### [Study material]
-----
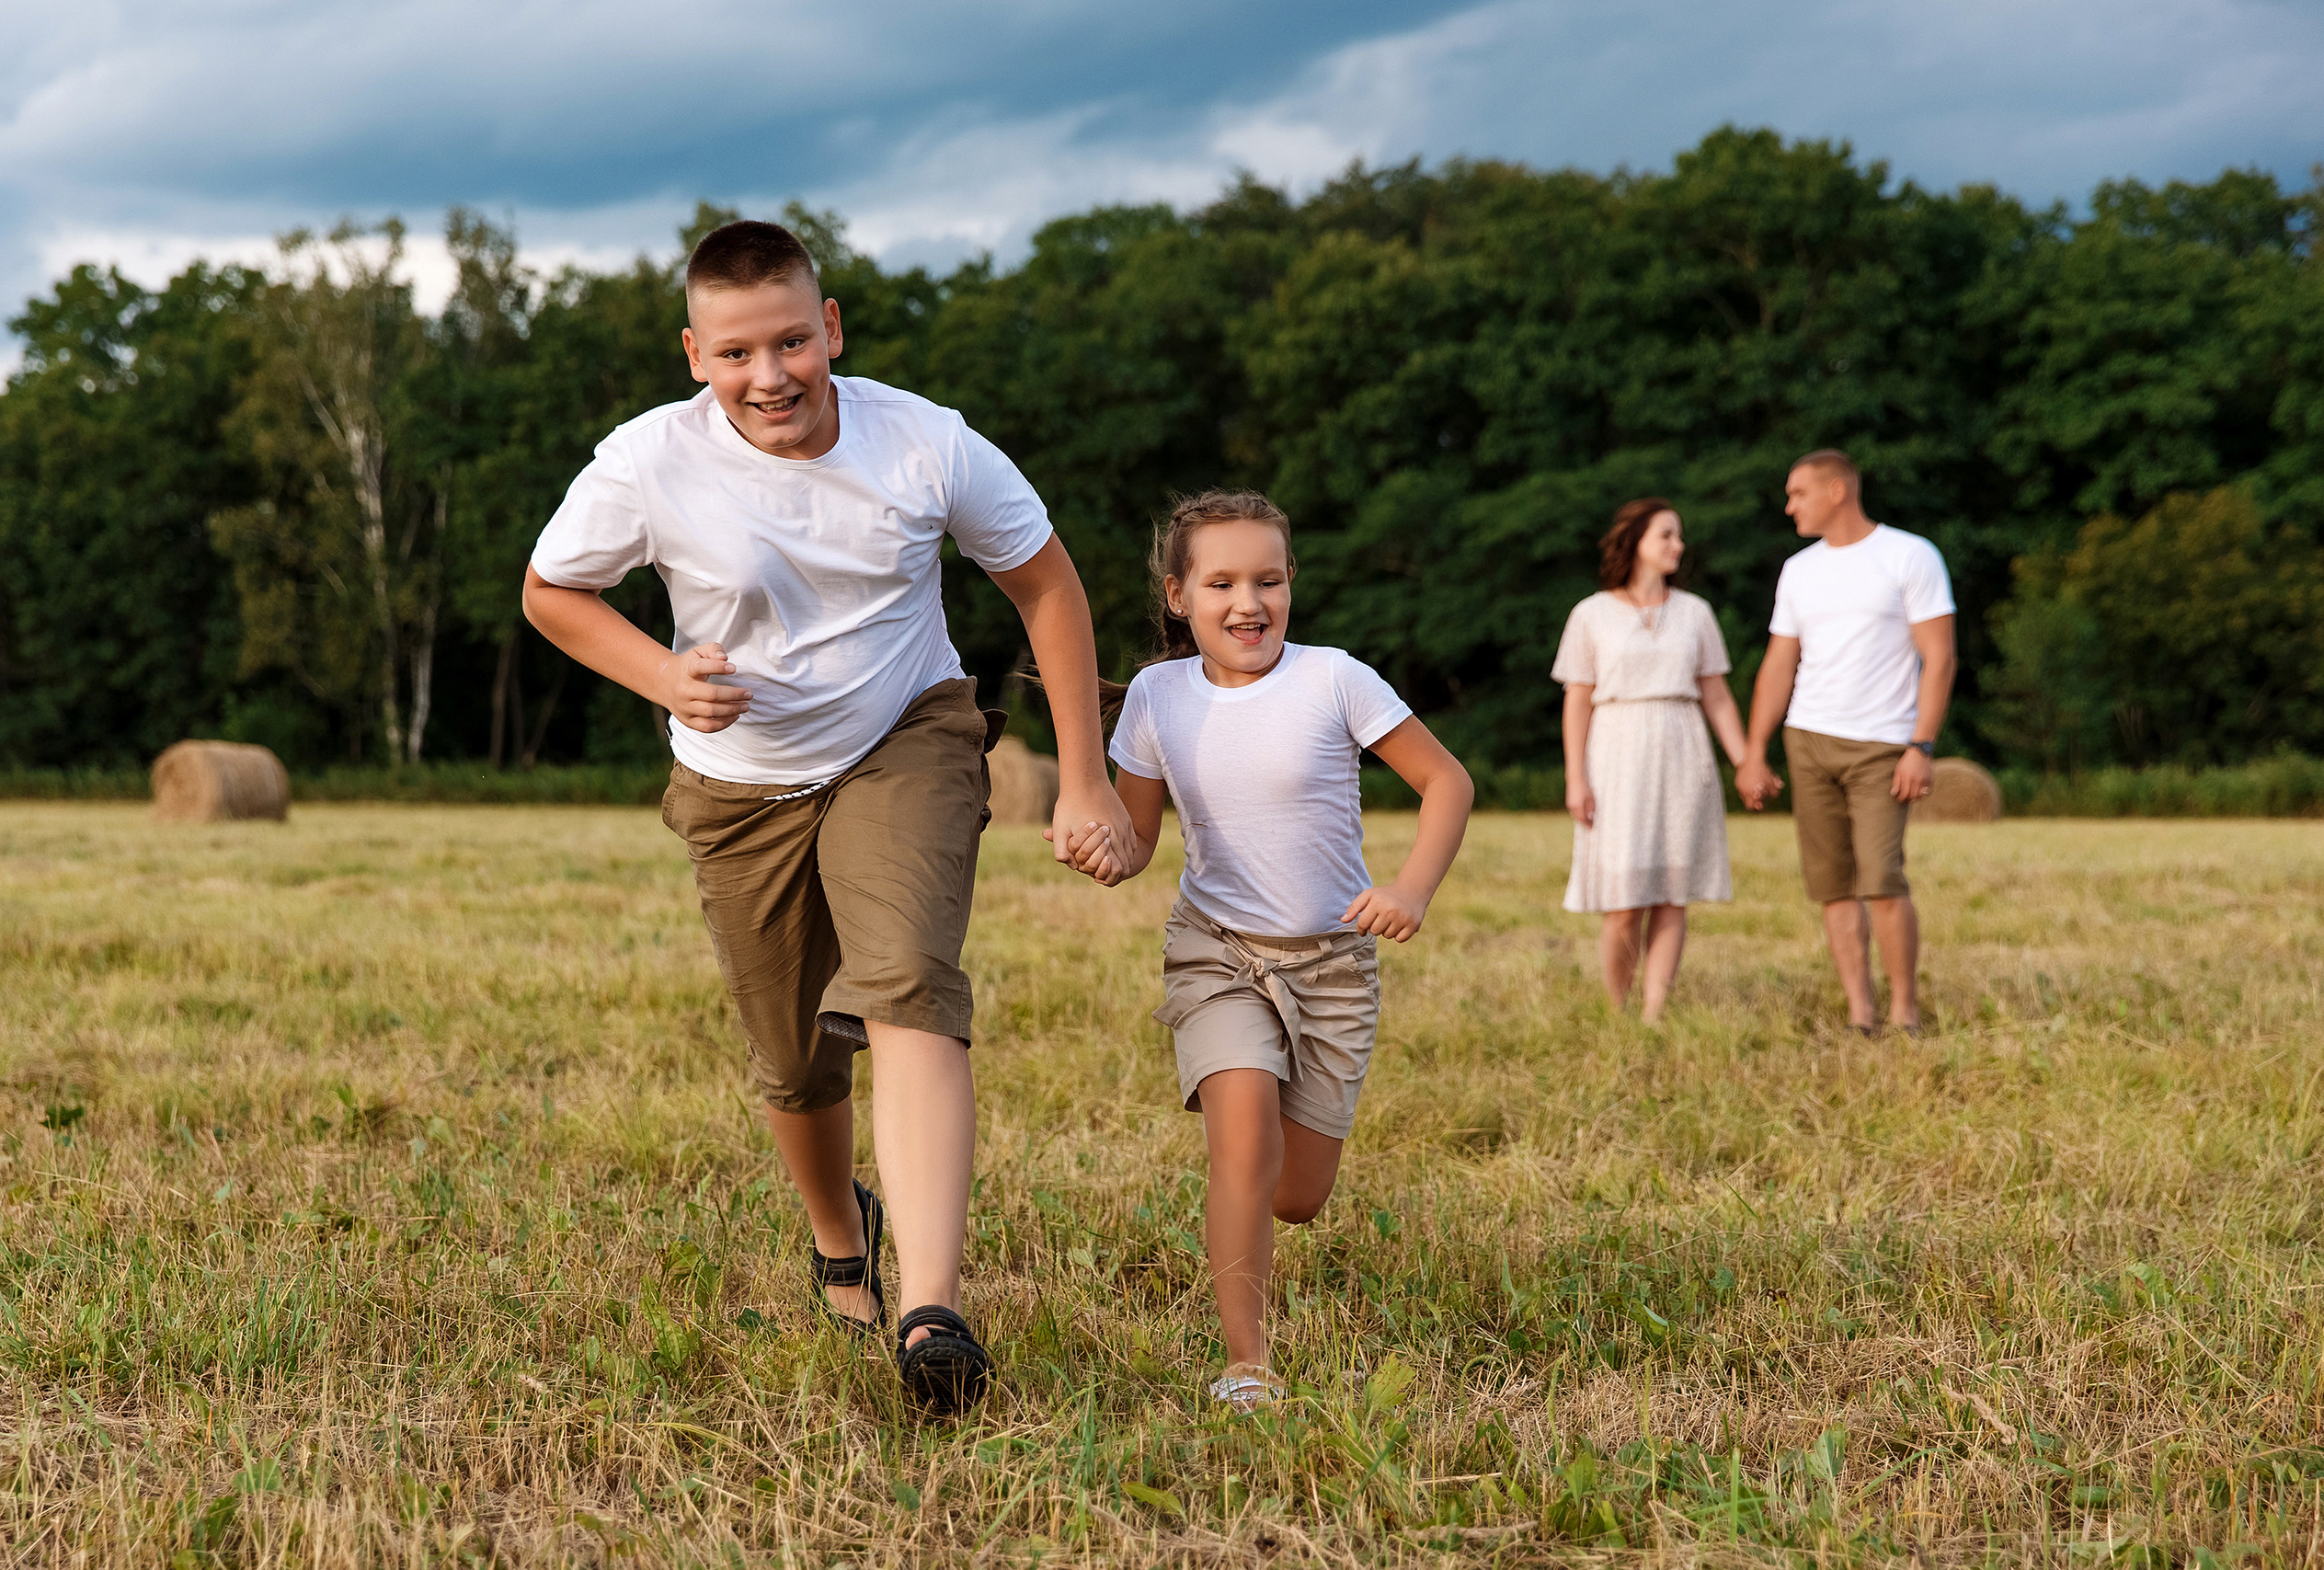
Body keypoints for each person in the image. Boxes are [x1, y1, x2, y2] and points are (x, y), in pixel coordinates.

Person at [521, 220, 1137, 1415]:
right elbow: (553, 591)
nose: (771, 376)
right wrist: (663, 677)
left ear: (832, 329)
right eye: (737, 352)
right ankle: (842, 1245)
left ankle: (932, 1312)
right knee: (796, 1061)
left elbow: (1046, 584)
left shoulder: (926, 442)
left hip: (905, 731)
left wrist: (1084, 774)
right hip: (738, 779)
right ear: (695, 354)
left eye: (793, 342)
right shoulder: (648, 460)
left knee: (906, 980)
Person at [1064, 490, 1473, 1414]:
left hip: (1332, 965)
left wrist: (1410, 889)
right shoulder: (1158, 698)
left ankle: (1261, 1199)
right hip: (1218, 952)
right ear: (1179, 596)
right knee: (1241, 1137)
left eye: (1268, 581)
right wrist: (1103, 849)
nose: (1247, 603)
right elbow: (1138, 840)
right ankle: (1246, 1364)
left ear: (1291, 584)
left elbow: (1447, 782)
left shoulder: (1335, 678)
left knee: (1296, 1196)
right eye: (1221, 583)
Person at [1734, 450, 1956, 1035]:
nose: (1789, 507)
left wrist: (1921, 746)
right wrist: (1754, 753)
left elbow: (1939, 658)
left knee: (1881, 880)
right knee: (1832, 886)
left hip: (1883, 746)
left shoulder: (1909, 555)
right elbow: (1779, 664)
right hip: (1808, 741)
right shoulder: (1798, 570)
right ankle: (1862, 1014)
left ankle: (1905, 1011)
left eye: (1798, 494)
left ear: (1837, 491)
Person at [1555, 498, 1750, 1024]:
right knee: (1624, 899)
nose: (1677, 545)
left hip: (1682, 747)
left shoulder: (1695, 612)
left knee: (1671, 892)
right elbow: (1577, 699)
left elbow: (1717, 695)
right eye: (1666, 534)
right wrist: (1575, 778)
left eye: (1678, 535)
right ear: (1635, 541)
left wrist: (1745, 761)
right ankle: (1617, 1010)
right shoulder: (1591, 613)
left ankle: (1654, 1012)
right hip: (1616, 753)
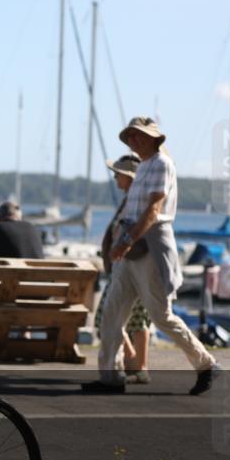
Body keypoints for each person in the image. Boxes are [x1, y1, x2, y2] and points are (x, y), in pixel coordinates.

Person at [82, 117, 220, 395]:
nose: (134, 140)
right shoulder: (145, 165)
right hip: (131, 249)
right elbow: (135, 213)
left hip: (148, 249)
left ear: (155, 139)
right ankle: (110, 377)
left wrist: (126, 241)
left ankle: (206, 365)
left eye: (139, 136)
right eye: (130, 136)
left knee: (161, 316)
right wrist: (122, 242)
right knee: (111, 313)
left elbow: (154, 209)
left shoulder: (161, 164)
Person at [95, 153, 152, 384]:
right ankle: (137, 364)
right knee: (136, 319)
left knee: (114, 318)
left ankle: (134, 362)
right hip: (128, 265)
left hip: (132, 265)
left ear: (129, 177)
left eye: (118, 174)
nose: (115, 177)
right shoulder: (131, 198)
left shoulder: (135, 200)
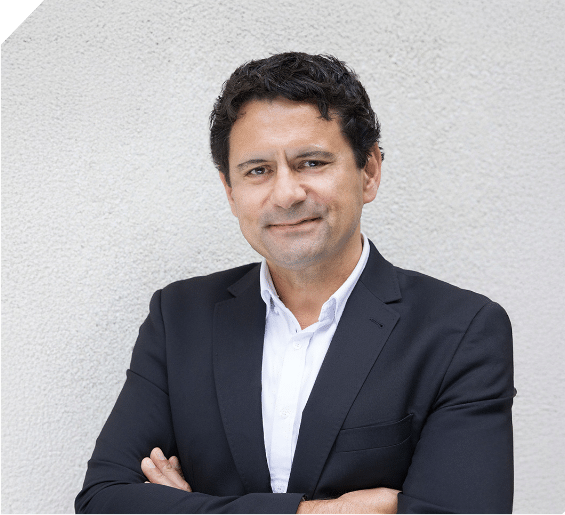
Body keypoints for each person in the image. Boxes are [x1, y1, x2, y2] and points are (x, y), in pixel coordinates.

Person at [75, 52, 515, 514]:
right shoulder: (180, 318)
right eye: (258, 170)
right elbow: (103, 501)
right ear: (230, 191)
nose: (286, 194)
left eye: (311, 162)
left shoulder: (460, 331)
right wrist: (320, 512)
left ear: (369, 171)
-----
### [Your instructions]
Your task is to give again, unchanged, the lines from the line that contains "left wrist: (1921, 746)" to the end of the records. Include both end lines but no pictures.

### [Solution]
left wrist: (1921, 746)
right wrist: (1754, 753)
left elbow: (1939, 658)
left knee: (1881, 880)
right knee: (1832, 886)
left hip: (1883, 746)
left shoulder: (1909, 555)
right elbow: (1779, 664)
right hip: (1808, 741)
right shoulder: (1798, 570)
right ankle: (1862, 1014)
left ankle: (1905, 1011)
left eye: (1798, 494)
left ear: (1837, 491)
Person at [1555, 498, 1750, 1024]:
right knee: (1624, 899)
nose: (1677, 545)
left hip: (1682, 747)
left shoulder: (1695, 612)
left knee: (1671, 892)
right elbow: (1577, 699)
left elbow: (1717, 695)
right eye: (1666, 534)
right wrist: (1575, 778)
left eye: (1678, 535)
right ear: (1635, 541)
left wrist: (1745, 761)
right ankle: (1617, 1010)
right shoulder: (1591, 613)
left ankle: (1654, 1012)
right hip: (1616, 753)
Body keypoints for each person in the image. Boxes are [x1, y1, x2, y2] and points are (x, y), in pixel coordinates.

Person at [82, 117, 220, 395]:
nose: (134, 140)
right shoulder: (145, 165)
right hip: (131, 249)
right elbow: (135, 213)
left hip: (148, 249)
left ear: (155, 139)
right ankle: (110, 377)
left wrist: (126, 241)
left ankle: (206, 365)
left eye: (139, 136)
right eye: (130, 136)
left knee: (161, 316)
right wrist: (122, 242)
right knee: (111, 313)
left elbow: (154, 209)
left shoulder: (161, 164)
Person at [95, 153, 152, 384]:
right ankle: (137, 364)
right knee: (136, 319)
left knee: (114, 318)
left ankle: (134, 362)
right hip: (128, 265)
left hip: (132, 265)
left ear: (129, 177)
left eye: (118, 174)
nose: (115, 177)
right shoulder: (131, 198)
left shoulder: (135, 200)
Body keypoints for each person in the image. Boxes are [x1, y1, x2, y2] and points are (x, y), in pixel coordinates.

Person at [75, 52, 515, 514]:
right shoulder: (180, 318)
right eye: (258, 170)
right elbow: (103, 501)
right ear: (230, 191)
nose: (286, 194)
left eye: (311, 162)
left shoulder: (460, 331)
right wrist: (320, 512)
left ear: (369, 171)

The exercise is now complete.